There has quite the discussion regarding the most recent health care expenditure numbers released by the Center for Medicare and Medicaid Services (CMS) in January. Health care spending increased by only 3.8 and 3.9 percent in 2009 and 2010, respectively. To put this in perspective, this seems disproportionately small relative to the prodigious growth in the 1980s and 1990s (13.1 and 11.0%, respectively). Furthermore, healthcare expenditures as percentage of GDP held steady at 17.9% for 2009 and 2010.
Naturally, it would be intuitive to attribute the recent recession to the plateauing in growth. Indeed, the recession was one of the most severe since the Great Depression. We saw the first decline in overall GDP in sixty years in 2009. The highest unemployment rate in 27 years translates into a larger loss of private employer-based healthcare coverage for consumers. Moreover, employers are increasingly more cautious of hiring in an economic downturn. With the lowest median inflation-adjusted household income since 1996, tightening household budgets further hamper consumers from affording the premiums for coverage and the deductibles and copays when seeking health services. Consequently, there is increasing impetus to postpone medical care, as demonstrated by the slowing growth in ER visits, outpatient visits, outpatient surgeries, and decreasing in median inpatient admissions in 2010. The recession has not only affected consumers and employers, but also the public arena, too. Tightening state budgets decreased growth in overall nursing home spending, which tends be a major expenditure for Medicaid.

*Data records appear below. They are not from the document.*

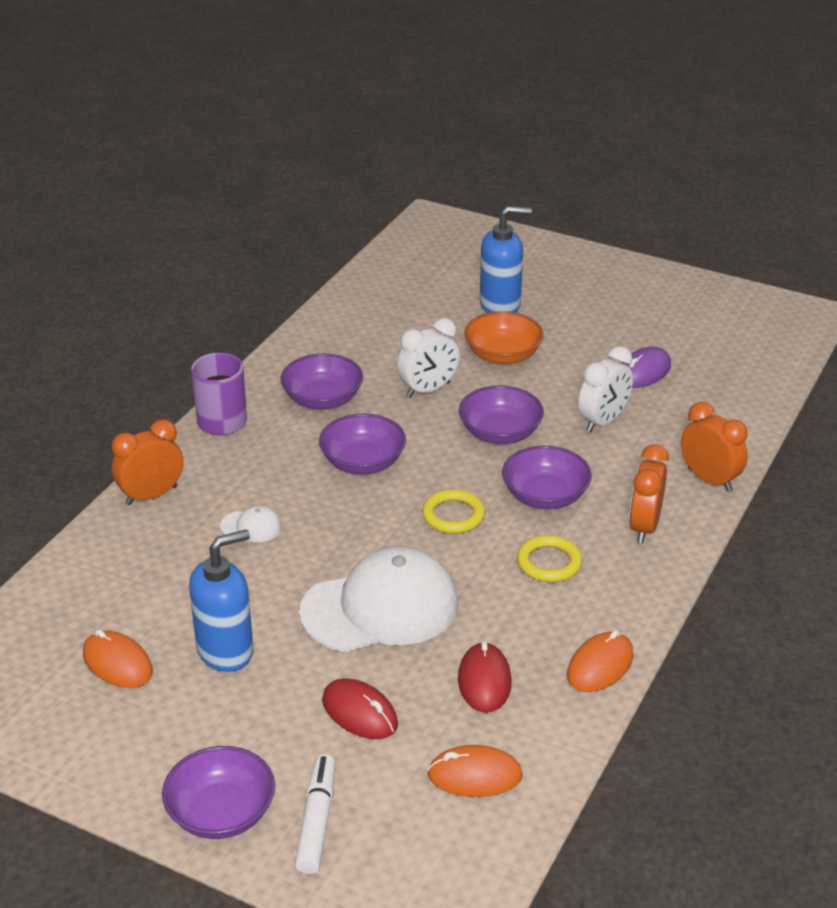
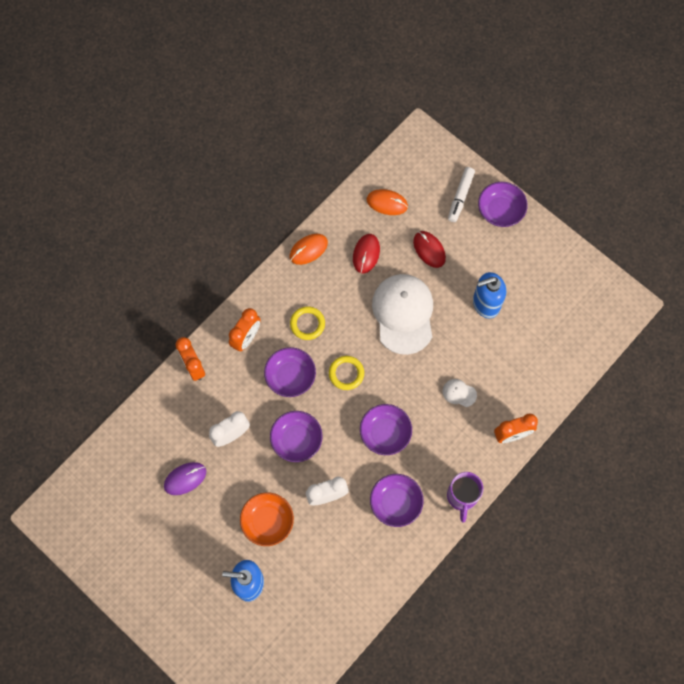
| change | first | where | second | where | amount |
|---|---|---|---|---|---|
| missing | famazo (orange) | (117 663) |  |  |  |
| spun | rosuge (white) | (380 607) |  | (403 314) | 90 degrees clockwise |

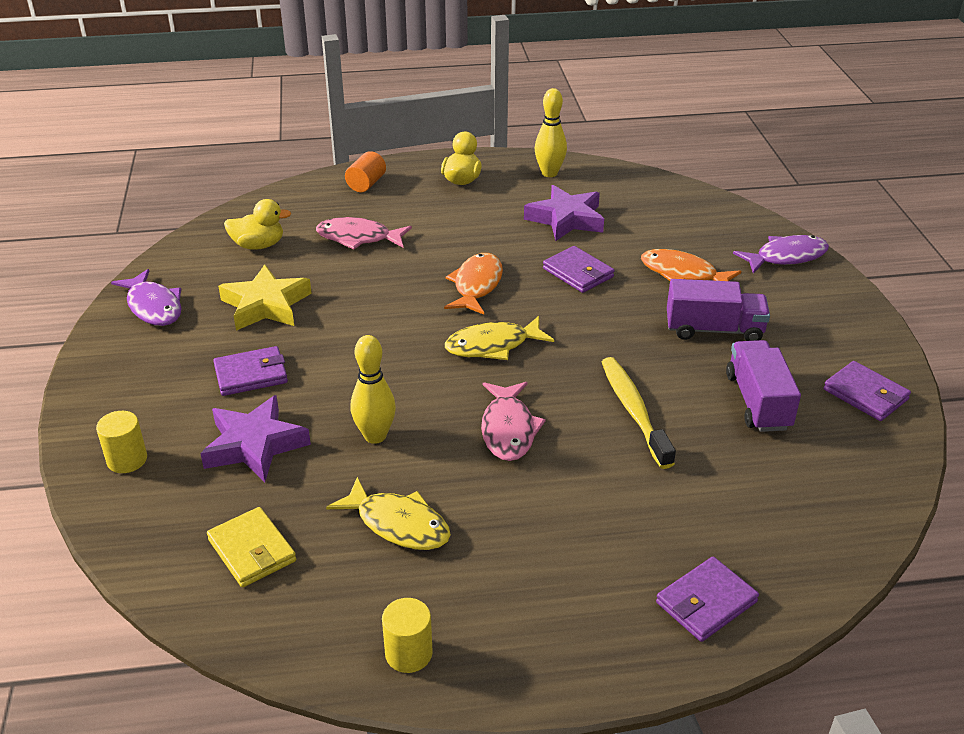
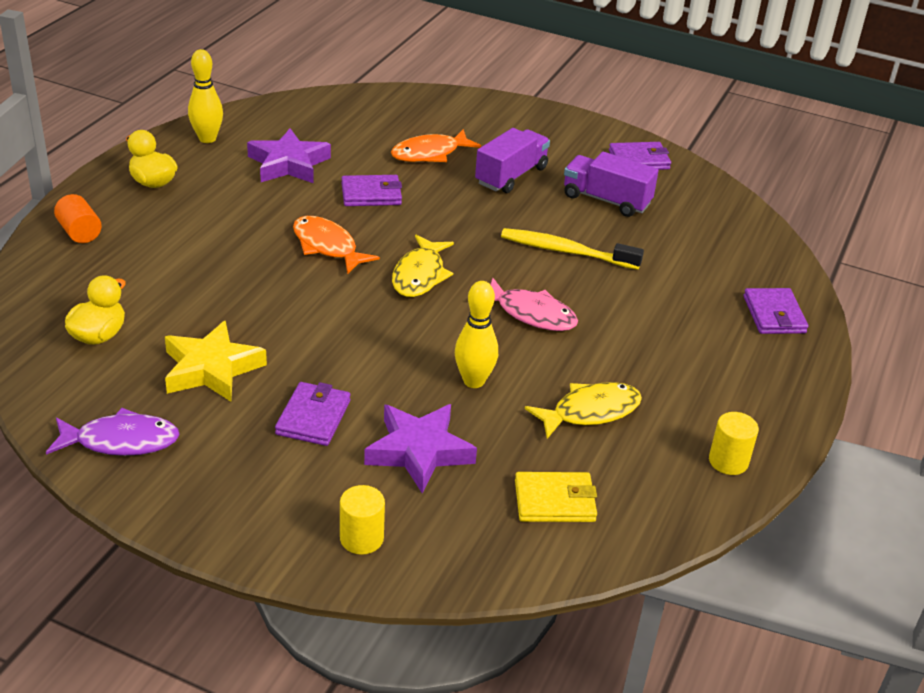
| change | first | where | second | where | amount |
|---|---|---|---|---|---|
| missing |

Thus, there may be evidence to support the recessional effect in mitigating the acceleration of health care costs. But given the already evidenced deceleration health expenditures prior (7.6% and 4.7% in 2007 and 2008) to the official start of the economic downturn, could there be other potentially prominent factors contributing to the slowing? One can look as the Medicare expenditures as a likely indicator. Medicare utilization is typically unassailable to the effects of recessions given the federal government mostly pays for coverage. Regardless, inpatient utilization for Medicare beneficiaries in many states nonetheless dropped. Furthermore, nine states with 2010 unemployment rates lower than the national average demonstrated declines in health care utilization. Whether these states had an increasing unemployment rate during the economic downturn that is still considered absolutely low is another question. Growth in retail prescription drug spending has reached a historical low of 1.2 percent, emblematic of the increasing use of generic drugs, a dearth of in the introduction of novel drugs, and brand names such as Flomax and Lovenox coming off patent. There also has been an increasing prevalence of the high-deductible plans, which entails lower premiums but also increases cost-conscientiousness on the part of the consumer. Importantly, it is very possible the health care reform legislation process that ultimately led up to the ACA in 2009 and 2010 fomented an incipient nationwide dialogue on our complicated health care system that robustly affected consumer, provider, and corporate behavior. Lastly, the shift in provider culture to more coordinated care and quality measures, as evidenced by the inception of accountable care organizations (ACO) across the nation (with ACA provisions playing a major role in assisting providers set up ACOs) may not contribute significantly to 2010 figures due to its fledgling scope, but will prove most important in the future.
There is no doubt with the statistical trends we are witnessing, this is an encouraging moment for our society given Medicare and Medicaid expenditures precariously impact the long term solvency of our nation. However, it is important to keep in mind that a decrease in the rise attributed to a decrease health care utilization may not necessarily be a good thing. If decrease utilization precludes consumers from appropriately seeking care, we are only exacerbating the problem down the road. Ultimately, it may be too premature to confidently attribute the exact causes in the flattening in the growth health care spending. Nevertheless, it would provide a sliver of hope that taming the intractable rise in health care expenditures is not just a dream but also a reality.